Человек многоопытный, по‑своему умный, быстрый в решениях и точный в логическом рассуждении, Пименов, выстраивая сейчас линию поведения, допускал ошибку, типичную для всех тех, кто осознанно стал на путь преступления. Пименов упустил обстоятельство весьма существенное: всякое преступление открывается – рано или поздно, но обязательно открывается, ибо тайное, связующее преступников, всегда слабее явного, объединяющего людей закона.

 

В пять часов утра Пименов вернулся домой, поставил мотоцикл в сарай и, стараясь не разбудить жену, сразу же лег в постель. Но он не уснул ни на минуту.

«Ах, бесы, бесы, – думал Пименов, осторожно отодвигаясь от жены, – кругом одни бесы. Друг за другом смотрят, друг другу поперек дороги становятся, забывая, что все тленом станет. Насчет связи с Проскуряковым я отобьюсь, это факт. Почему он мне станки давал? Потому что я передовой, кому ж их еще давать? Тем, кто вечно в прорыве? Только про это я говорить не буду, пусть про это общественность скажет. Справки в архивах поднимут, там есть хорошие справки. Нет, главное сейчас с Налбандовым решить, дай бог, чтобы все сошло так, как я разметил. Если все с ним сойдет, я буду чистым. Это я правильно сделал, что про его Степика, про брата начал… Это он сразу проглотил. Он для брата сейчас на что угодно пойдет, чтоб только Степика своего не позорить. Змей, как за шкуру свою дрожал: «А вдруг охрана меня заметит?» Глупый он человек, поддающийся внушению. Другой бы начал из меня жилы мотать: «Убери охрану, патроны у них забери…» А этот на мое честное слово пошел, без гарантий; думает, наверно, что я о нас обоих радею… А за халатность пусть тянут, это в конце концов условное дело – в самом худшем случае. Ах, Налбандов, Налбандов, ах, бес, как вертелся! Вот пусть за ложь и расплачивается. «Вы убеждены, что все обойдется благополучно?!» Ишь, как смотрел на меня. Как на пророка Моисея пялился… Предатель, гнус. Верно говорят: все можно прощать, всех, а вот предателей прощать нельзя. Камни со склада поволок, сволочь, для своих тонконожек! Денег им, видишь ли, мало! «Арцисты» подлючие! А если он живым останется? Если только ранят? – вдруг подумал Пименов и потянул папиросу враз захолодевшими пальцами. – Тогда что? Если он такой змей был раньше, чего ж ему, полудохлому, ум проявлять? Нет, не должен он из передряги говоруном уйти, он должен молчуном остаться. А вдруг? Бесы, они из породы тараканов: усами шевелят, а как страх придет – все на спину валятся».
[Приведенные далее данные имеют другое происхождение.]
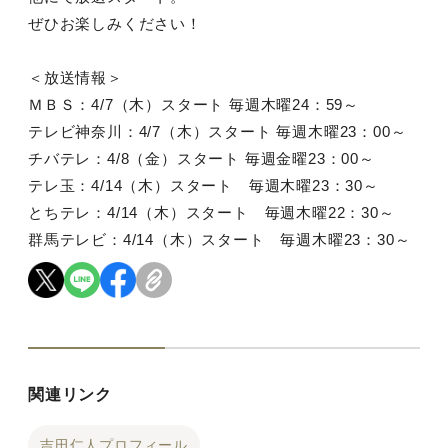
ぜひお楽しみください！
＜放送情報＞
ＭＢＳ：4/7（木）スタート 毎週木曜24：59～
テレビ神奈川：4/7（木）スタート 毎週木曜23：00～
チバテレ：4/8（金）スタート 毎週金曜23：00～
テレ玉：4/14（木）スタート 毎週木曜23：30～
とちテレ：4/14（木）スタート 毎週木曜22：30～
群馬テレビ：4/14（木）スタート 毎週木曜23：30～
関連リンク
吉田仁人プロフィール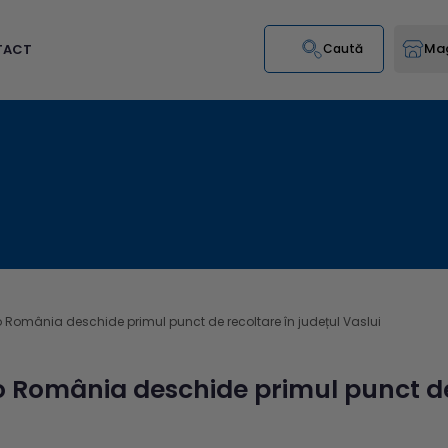
Mag
TACT
Caută
 România deschide primul punct de recoltare în județul Vaslui
 România deschide primul punct de 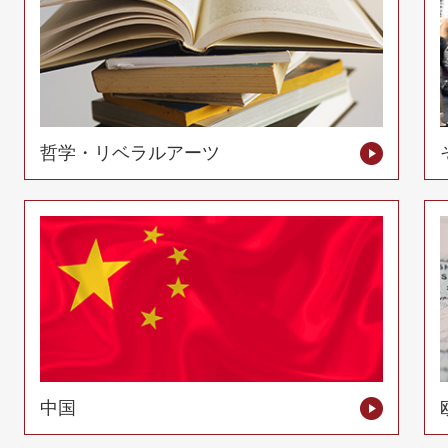
哲学・リベラルアーツ
中国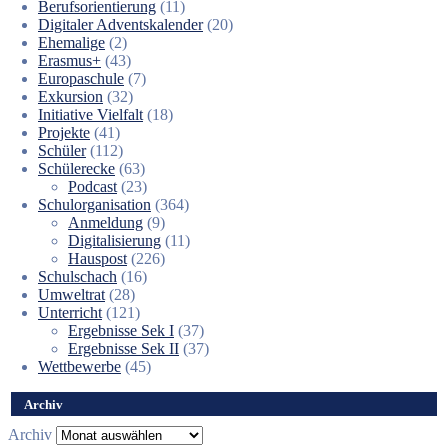
Berufsorientierung
(11)
Digitaler Adventskalender
(20)
Ehemalige
(2)
Erasmus+
(43)
Europaschule
(7)
Exkursion
(32)
Initiative Vielfalt
(18)
Projekte
(41)
Schüler
(112)
Schülerecke
(63)
Podcast
(23)
Schulorganisation
(364)
Anmeldung
(9)
Digitalisierung
(11)
Hauspost
(226)
Schulschach
(16)
Umweltrat
(28)
Unterricht
(121)
Ergebnisse Sek I
(37)
Ergebnisse Sek II
(37)
Wettbewerbe
(45)
Archiv
Archiv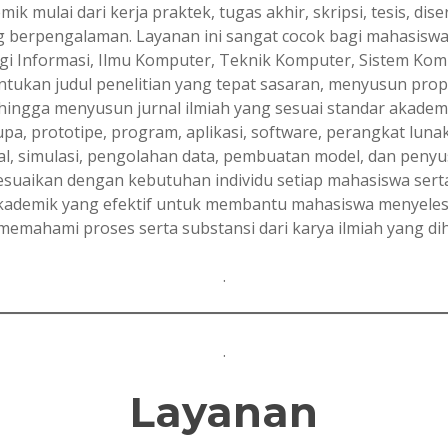
 mulai dari kerja praktek, tugas akhir, skripsi, tesis, dis
 berpengalaman. Layanan ini sangat cocok bagi mahasiswa 
gi Informasi, Ilmu Komputer, Teknik Komputer, Sistem Ko
kan judul penelitian yang tepat sasaran, menyusun propos
hingga menyusun jurnal ilmiah yang sesuai standar akademik.
, prototipe, program, aplikasi, software, perangkat luna
al, simulasi, pengolahan data, pembuatan model, dan peny
sesuaikan dengan kebutuhan individu setiap mahasiswa se
a akademik yang efektif untuk membantu mahasiswa menyeles
 memahami proses serta substansi dari karya ilmiah yang dih
.
.
Layanan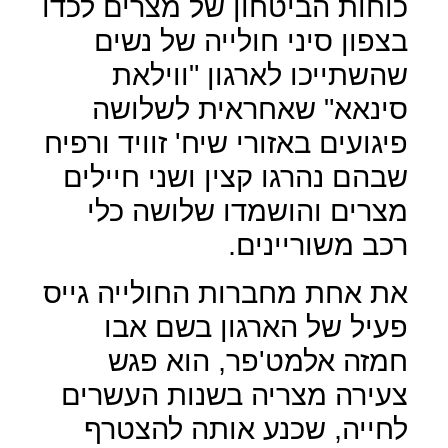
כוחות הביטחון של מצרים לכדו
בצפון סיני חולייה של נשים
שהשתייכו לארגון "ווילאת
סינאא" שאחראית לשלושה
פיגועים באזורי שיח' זוויד ורפיח
שבהם נהרגו קצין ושני חיילים
מצרים והושמדו שלושה כלי
רכב משוריינים.
את אחת מחברות החולייה גייס
פעיל של הארגון בשם אבו
חמזה אלמט'פר, הוא פגש
צעירה מצריה בשנות העשרים
לחייה, שכנע אותה להצטרף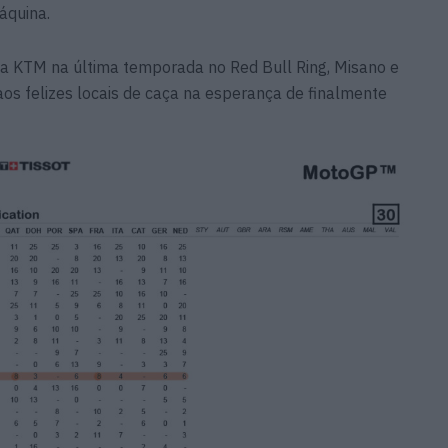
áquina.
 a KTM na última temporada no Red Bull Ring, Misano e
aos felizes locais de caça na esperança de finalmente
Пименов осторожно поднялся с кровати, оделся и пошел в сарай. Там, раскидав дрова, он спустился в тайник, достал чемодан с деньгами и золотом, стер с него пыль, занес в дом.

В восемь часов директор уже был на фабрике, а в восемь тридцать собрал расширенное совещание, попросив секретаршу обзвонить представителей общественности, поскольку «дело срочное и тревожное и о нем должны знать все, чтобы сделать надлежащие выводы».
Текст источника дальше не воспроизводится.